I mean, c'mon, who would expect that out of the mouth of someone who had been on Aricept for 7 years, started exhibiting clear declining symptoms a couple of years ago, and who has (as is typical) Parkinson's and Osteoporosis. It was a full sentence, completely appropriate to the situation, and initiated by her!

Now, to make it better, she raised her head and looked me squarely in the eyes when she said that. Her eyes were sparkling with love and sincerity. Not to confuse or stilt things, I admit she'd had (I thought) a good night's sleep.


Food for thought for those hesitating about Namenda.

Is Namenda the answer? Heck no. But it's surely given Mom that control and dignity, and power of communication back, even if temporarily.

Wanna know what it's done for me, as her daughter/caregiver? It's enabled me to sit eye-to-eye and speak slowly and get APPROPRIATE, quick answers to my questions. Important? You bet...when it's about "are you cold", "do you want to go to bed/are you tired?", "Do you want some chocolate cake?" [Be prepared for a great big grin and eye-raising response to that one!] Or, not so high on the list of fun stuff..."do you need to poop?"

Will everyone get those great responses? Probably not, but there's not one second (following the initial month) that I've considered taking her off it...and I've been grateful more times than I can tell you that I did it.

A note here: Mom has really good insurance. Not everyone does, and I'm sorry about that as well. I truthfully don't know the cost of purchasing it without insurance; it's a med that, in my opinion, should be given out, along with Aricept, by the government to anyone and everyone who is in mid-late stage Alzheimers.

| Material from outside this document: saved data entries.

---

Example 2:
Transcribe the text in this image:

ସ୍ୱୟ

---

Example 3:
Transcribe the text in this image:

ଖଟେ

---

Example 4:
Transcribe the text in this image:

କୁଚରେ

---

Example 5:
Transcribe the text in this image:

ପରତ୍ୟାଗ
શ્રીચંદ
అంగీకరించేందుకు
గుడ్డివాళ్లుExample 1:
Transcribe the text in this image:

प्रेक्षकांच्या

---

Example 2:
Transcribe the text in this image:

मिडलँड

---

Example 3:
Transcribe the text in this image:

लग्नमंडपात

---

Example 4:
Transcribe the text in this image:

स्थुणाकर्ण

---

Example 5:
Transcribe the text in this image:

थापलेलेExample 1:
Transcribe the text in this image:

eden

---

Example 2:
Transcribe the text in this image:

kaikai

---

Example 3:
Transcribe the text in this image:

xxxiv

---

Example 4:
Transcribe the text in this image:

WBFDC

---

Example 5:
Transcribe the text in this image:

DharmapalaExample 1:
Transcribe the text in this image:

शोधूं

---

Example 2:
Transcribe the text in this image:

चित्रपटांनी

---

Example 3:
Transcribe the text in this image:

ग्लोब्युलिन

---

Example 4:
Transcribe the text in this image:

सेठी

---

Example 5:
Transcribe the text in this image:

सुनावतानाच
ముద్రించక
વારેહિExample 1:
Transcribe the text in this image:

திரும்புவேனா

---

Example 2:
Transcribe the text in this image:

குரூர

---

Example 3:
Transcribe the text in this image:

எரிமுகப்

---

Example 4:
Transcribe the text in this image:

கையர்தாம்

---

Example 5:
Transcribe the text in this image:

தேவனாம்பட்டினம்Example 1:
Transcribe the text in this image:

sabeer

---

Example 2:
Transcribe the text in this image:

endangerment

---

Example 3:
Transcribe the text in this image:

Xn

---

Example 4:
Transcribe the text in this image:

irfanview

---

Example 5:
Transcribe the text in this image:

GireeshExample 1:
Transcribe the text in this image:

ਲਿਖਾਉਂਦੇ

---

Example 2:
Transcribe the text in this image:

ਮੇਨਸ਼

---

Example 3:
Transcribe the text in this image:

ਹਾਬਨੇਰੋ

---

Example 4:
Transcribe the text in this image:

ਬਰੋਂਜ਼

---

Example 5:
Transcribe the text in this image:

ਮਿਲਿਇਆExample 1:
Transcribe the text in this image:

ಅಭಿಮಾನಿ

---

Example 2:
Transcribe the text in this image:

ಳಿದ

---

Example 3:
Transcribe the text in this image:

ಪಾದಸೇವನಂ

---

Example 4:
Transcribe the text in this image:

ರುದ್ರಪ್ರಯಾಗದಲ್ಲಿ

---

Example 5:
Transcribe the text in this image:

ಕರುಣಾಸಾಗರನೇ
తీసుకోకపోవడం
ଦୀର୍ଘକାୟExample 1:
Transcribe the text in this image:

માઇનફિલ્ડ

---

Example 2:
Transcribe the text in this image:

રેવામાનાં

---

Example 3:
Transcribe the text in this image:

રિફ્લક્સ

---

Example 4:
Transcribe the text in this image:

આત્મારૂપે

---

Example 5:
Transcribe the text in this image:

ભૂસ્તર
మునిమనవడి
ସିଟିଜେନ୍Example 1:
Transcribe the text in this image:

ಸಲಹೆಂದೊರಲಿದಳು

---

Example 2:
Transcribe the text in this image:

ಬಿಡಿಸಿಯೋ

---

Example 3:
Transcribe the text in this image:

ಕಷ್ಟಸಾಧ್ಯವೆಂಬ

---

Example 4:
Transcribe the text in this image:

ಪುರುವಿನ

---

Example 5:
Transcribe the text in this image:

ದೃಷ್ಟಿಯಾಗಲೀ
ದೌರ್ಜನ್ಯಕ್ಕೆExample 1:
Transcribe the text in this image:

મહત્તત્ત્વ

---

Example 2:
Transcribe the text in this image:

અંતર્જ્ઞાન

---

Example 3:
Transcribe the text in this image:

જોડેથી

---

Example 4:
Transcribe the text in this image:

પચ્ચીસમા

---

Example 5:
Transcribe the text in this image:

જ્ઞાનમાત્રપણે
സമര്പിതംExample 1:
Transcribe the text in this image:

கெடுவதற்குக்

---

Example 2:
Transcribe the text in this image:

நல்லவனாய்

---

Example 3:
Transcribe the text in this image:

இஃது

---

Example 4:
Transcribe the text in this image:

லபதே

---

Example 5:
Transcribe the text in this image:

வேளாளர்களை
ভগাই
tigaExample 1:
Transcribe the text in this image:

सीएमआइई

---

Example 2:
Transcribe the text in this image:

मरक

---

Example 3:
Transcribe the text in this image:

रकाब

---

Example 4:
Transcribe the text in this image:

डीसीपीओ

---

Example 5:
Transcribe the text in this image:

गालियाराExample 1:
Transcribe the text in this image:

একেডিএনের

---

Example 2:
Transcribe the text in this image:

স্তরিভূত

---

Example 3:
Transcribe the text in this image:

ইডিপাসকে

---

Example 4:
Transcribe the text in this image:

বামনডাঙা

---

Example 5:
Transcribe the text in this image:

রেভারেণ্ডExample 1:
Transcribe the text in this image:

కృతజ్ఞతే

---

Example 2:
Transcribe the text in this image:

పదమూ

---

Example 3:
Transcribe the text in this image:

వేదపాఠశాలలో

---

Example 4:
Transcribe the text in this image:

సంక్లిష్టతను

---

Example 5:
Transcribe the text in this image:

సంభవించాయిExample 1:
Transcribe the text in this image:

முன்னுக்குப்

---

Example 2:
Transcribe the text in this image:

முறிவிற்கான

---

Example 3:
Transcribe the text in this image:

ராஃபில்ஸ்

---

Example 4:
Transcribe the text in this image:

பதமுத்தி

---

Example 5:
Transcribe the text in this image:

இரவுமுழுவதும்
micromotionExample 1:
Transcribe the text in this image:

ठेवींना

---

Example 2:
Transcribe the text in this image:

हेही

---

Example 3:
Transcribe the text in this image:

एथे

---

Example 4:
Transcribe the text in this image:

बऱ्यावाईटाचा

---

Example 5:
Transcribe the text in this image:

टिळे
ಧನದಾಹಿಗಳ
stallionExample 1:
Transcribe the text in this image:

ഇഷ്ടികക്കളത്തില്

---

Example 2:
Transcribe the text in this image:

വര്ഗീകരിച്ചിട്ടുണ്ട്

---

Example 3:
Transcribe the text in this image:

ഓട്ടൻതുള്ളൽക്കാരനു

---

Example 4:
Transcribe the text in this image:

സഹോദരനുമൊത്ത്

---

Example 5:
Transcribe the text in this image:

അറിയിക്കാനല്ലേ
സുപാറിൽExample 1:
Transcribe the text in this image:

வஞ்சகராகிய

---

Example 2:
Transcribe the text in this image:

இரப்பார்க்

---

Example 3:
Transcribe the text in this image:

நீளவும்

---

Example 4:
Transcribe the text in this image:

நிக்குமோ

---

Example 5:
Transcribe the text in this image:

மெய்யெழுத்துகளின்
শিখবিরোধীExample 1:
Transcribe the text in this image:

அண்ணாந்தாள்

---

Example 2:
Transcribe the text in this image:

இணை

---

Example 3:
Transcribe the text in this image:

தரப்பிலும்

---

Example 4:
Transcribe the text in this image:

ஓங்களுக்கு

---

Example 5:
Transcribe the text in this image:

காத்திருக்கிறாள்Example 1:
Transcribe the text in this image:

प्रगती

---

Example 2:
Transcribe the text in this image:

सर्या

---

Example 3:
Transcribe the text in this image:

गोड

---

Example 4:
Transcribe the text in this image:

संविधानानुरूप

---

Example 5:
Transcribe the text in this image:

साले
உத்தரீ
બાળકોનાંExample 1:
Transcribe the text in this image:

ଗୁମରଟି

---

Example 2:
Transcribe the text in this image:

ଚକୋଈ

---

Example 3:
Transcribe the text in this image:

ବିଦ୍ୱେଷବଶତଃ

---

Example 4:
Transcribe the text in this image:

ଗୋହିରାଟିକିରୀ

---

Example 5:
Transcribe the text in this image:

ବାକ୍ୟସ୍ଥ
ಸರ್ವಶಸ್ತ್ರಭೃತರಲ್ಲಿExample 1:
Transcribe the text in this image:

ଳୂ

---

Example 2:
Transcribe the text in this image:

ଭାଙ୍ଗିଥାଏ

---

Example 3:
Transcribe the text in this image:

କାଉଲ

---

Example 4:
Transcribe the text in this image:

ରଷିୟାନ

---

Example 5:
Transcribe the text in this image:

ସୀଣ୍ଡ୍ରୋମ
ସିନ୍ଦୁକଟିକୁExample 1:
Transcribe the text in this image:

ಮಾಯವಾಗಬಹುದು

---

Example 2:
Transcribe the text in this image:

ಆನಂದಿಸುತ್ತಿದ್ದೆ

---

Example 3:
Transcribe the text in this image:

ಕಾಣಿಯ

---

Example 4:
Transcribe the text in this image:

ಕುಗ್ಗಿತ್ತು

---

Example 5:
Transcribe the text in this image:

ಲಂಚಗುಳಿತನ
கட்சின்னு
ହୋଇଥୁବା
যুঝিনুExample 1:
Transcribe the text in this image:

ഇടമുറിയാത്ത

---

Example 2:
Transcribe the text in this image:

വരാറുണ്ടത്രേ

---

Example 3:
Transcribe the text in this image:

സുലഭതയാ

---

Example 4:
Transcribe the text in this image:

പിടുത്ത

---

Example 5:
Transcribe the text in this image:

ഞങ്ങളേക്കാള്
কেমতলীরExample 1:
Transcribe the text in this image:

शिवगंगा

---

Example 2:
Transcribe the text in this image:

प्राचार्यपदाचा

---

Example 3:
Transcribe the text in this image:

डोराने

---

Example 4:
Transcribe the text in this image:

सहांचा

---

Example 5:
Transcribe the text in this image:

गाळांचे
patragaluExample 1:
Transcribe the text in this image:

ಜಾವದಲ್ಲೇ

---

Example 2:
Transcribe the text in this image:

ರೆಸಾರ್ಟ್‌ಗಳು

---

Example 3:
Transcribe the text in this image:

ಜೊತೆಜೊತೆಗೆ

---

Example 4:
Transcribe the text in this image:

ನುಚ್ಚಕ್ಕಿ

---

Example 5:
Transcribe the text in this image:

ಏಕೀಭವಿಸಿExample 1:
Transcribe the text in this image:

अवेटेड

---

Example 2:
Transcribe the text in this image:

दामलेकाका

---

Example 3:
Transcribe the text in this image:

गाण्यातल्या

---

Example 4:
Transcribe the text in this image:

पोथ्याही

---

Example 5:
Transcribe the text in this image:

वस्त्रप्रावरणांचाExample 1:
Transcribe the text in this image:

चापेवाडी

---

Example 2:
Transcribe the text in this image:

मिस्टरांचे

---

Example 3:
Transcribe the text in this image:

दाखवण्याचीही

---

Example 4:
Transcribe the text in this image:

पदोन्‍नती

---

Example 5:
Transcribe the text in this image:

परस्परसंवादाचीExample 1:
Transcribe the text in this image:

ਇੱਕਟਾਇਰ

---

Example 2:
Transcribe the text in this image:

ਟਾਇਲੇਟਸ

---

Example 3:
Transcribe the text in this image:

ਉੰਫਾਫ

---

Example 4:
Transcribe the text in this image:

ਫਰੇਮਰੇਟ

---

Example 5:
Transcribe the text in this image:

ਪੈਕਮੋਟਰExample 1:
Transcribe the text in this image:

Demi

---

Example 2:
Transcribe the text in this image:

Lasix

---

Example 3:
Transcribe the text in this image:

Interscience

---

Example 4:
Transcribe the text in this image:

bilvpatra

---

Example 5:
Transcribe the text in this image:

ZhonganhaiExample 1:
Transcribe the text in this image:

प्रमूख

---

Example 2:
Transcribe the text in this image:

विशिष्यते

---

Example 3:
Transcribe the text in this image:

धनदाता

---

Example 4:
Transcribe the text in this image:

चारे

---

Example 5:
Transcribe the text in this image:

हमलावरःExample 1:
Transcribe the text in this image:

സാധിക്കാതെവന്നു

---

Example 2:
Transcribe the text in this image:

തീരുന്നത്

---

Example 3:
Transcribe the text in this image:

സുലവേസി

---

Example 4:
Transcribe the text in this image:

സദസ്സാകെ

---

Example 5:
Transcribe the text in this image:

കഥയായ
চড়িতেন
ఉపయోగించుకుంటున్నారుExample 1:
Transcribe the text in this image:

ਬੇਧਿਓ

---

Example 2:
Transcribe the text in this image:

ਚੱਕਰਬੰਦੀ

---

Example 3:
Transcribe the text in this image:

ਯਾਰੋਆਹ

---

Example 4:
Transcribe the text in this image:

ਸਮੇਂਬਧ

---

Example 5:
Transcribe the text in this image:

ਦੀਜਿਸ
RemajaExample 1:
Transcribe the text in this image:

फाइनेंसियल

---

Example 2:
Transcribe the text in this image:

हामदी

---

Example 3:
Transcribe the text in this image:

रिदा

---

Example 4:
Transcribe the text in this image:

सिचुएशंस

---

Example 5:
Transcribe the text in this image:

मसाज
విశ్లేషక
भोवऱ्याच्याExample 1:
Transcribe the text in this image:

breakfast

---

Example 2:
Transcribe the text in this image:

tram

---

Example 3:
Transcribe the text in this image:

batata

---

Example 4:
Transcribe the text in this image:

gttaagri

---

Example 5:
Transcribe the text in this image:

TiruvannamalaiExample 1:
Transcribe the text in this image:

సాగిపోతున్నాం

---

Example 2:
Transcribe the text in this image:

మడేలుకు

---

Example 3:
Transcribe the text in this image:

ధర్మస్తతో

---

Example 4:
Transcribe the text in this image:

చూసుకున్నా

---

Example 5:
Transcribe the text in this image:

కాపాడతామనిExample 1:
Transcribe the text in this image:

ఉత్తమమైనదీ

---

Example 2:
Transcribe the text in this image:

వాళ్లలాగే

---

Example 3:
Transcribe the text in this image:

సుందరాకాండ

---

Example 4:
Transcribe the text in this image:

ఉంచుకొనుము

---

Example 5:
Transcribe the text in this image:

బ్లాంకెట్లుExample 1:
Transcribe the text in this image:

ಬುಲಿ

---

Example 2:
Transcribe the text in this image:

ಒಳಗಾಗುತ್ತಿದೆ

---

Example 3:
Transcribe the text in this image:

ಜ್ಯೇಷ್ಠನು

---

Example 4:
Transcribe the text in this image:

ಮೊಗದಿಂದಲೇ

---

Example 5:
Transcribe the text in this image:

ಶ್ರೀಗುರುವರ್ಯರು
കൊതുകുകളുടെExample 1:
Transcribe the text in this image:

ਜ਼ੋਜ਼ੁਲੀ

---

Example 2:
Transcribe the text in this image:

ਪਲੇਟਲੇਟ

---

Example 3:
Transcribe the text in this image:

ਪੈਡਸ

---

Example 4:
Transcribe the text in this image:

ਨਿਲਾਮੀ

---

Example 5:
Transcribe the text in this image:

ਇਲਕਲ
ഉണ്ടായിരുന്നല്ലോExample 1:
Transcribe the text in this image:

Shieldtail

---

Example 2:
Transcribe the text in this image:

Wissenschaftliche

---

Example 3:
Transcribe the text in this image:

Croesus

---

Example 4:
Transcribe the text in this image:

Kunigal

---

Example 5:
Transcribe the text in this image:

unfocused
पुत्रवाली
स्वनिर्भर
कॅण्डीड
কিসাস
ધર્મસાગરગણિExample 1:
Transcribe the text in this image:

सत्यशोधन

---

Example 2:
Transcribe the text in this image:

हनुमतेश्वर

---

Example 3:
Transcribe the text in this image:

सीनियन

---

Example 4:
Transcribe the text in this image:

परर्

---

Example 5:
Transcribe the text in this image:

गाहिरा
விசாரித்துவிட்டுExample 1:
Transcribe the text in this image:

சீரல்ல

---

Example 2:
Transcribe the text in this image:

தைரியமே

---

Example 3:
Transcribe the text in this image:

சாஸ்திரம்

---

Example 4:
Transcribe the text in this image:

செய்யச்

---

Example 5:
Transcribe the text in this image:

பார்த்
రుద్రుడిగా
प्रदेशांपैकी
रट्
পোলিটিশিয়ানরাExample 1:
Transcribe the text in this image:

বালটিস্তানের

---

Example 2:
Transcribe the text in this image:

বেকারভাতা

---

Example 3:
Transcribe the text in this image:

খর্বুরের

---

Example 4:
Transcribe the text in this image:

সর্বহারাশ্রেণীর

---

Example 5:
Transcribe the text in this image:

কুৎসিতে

I told a friend of mine, whose father is Dutch, who speaks only Dutch now to his kids (on those rare moments when he does speak)...if you have the financial capability to have this drug, and you don't get it, you're robbing HIM and YOU. You can't imagine how much stronger my Mom is in her conversations, in emphasizing things, in speaking up for something that's important to her. It's given her back a degree of control and connection. It's enabled us to be better caregivers for her.

It's a risk. It's a risk. It's a risk.

Every med is a risk...but after you talk with your doctor, read up on the med's history in Europe, and give it a trial, you may find that it "works" for your loved one. What have you to lose by conversation and research?

Why are any of us here? Why do we read The Ribbon? Not to dictate what SHOULD be done, but simply to be better advocates for our loved ones, and to find others who can support that and enable us.

As always, I love you guys. Keep up the great work. Ann

There you have it! Stay safe and take care of yourself.